From addressing the topic of misogyny to a housewife going on to become an IPS officer, Indian television shows are breaking a lot of stereotypes, some close to being unrealistic. A regular day for television audiences involve some daily soaps interspersed with some non-fiction talent show. A couple of years back, Star India’s general entertainment channel, Star Plus, collaborated with TED and the first season of TED Talks India: Nayi Soch was born.
TED Conferences is an American media organisation that brings speakers from various genres and industries under one roof. These talks are filmed and later distributed for a larger audience. After the first season of TED Talks India aired in 2017, Star Plus is set to screen season 2 — TED Talks India: Nayi Baat. The host of the show continues to be, Shah Rukh Khan, and this time seven episodes will air in a span of 30 days.
“It gives Star India great joy when we bring a show of this kind. In our mind, this is redefining entertainment in someway, which we have tried to do in our way many times in this country. We hope this show will give powerful stories for Indian families to chat about,” says Sanjay Gupta, country manager, Star and Disney India.
This year the TED and Star team focussed on people who did not enjoy the media spotlight earlier. “These are ambitious change-makers trying to do something big,” shares Gaurav Banerjee, president and head, Hindi GEC, Star India.
The show will be recorded in English and Hindi and dubbed in other regional languages. “We have put a lot of visual content into the programme, there is short film content and animations part of the TED Talks, which we have never done at our main conference. You will see a visual difference in the programme that we think will attract an audience in a different way,” informs Juliet Blake, TED’s head of television.
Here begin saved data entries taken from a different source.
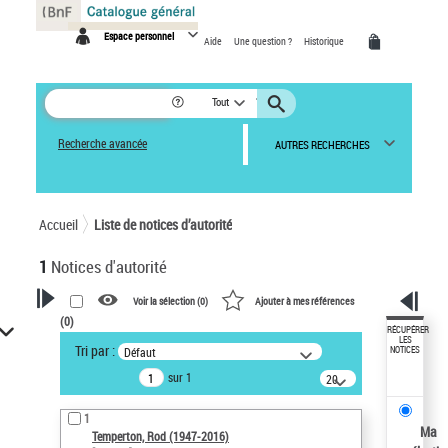
Panneau de gestion des cookies
Espace personnel
Aide
Une question ?
Historique
Tout
Recherche avancée
AUTRES RECHERCHES
Accueil
Liste de notices d’autorité
1
Notices d'autorité
Voir la sélection (
0
)
Ajouter à mes références
(
0
)
VOTRE RECHERCHE
RÉCUPÉRER
LES
Tri par :
Défaut
NOTICES
Recherche avancée dans les
sur 1
notices d’autorité
20
résultats/page
Œuvres liées à l'auteur :
1
Temperton, Rod (1947-2016)
Ma
Temperton, Rod (1947-2016)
While the show received critical acclamation, the ratings were abysmal despite Shah Rukh Khan being a part of it. “Ratings are really important and tells us how much engagement we are getting, how relevant and valuable we are to our consumers, and whether we are serving them well. Sometimes, ratings alone on just one programme can give you a very misleading idea,” says Banerjee.
“We want to be attractive and interesting to family audiences. We want to be innovative and are trying to do something different. We will continue to do everything we can to ensure a good response from consumers as measured through ratings and this keeps us thinking about what’s popular and what’s we’re going to do next,” he adds.
Banerjee believes that the times have changed and shows today live a longer life, “It is a long journey, a lot of the viewership also happens on Hotstar and therefore the good shows of today have a shelf life long enough to make it immortal,” he says.
Gupta endorses Banerjee’s views saying, “We’ve always taken risks and picked stories others thought weren’t massy. Satyamev Jayate is an example of that, we did Kabaddi when nobody thought it was a sport that should be put on air.”
He is also of the opinion that young kids of today use social and digital a lot more and having a digital arm like Hotstar gives Star India an opportunity to reach every Indian. “There are now towns and cities in our country where they don’t have a TV but have access to the internet and phone and are watching videos there. We have 20 crore TV screens today but there are 40 crore mobile screens where people are watching videos or consuming other content. We can reach out to all of them and take these inspirational stories to each one of them even if they don’t have a TV connection at home,” he says. Therefore, when editing the talks, special attention has been given to consider a mobile screen viewer.
This year, 26 speakers will share their talks and the show will air in Hindi on Star Plus while Star World will simultaneously broadcast the English version. Factual entertainment channel, National Geographic will air the regional feeds. The show will go on air on November 2, 2019, and will air on Saturdays and Sundays at 9:30 p.m.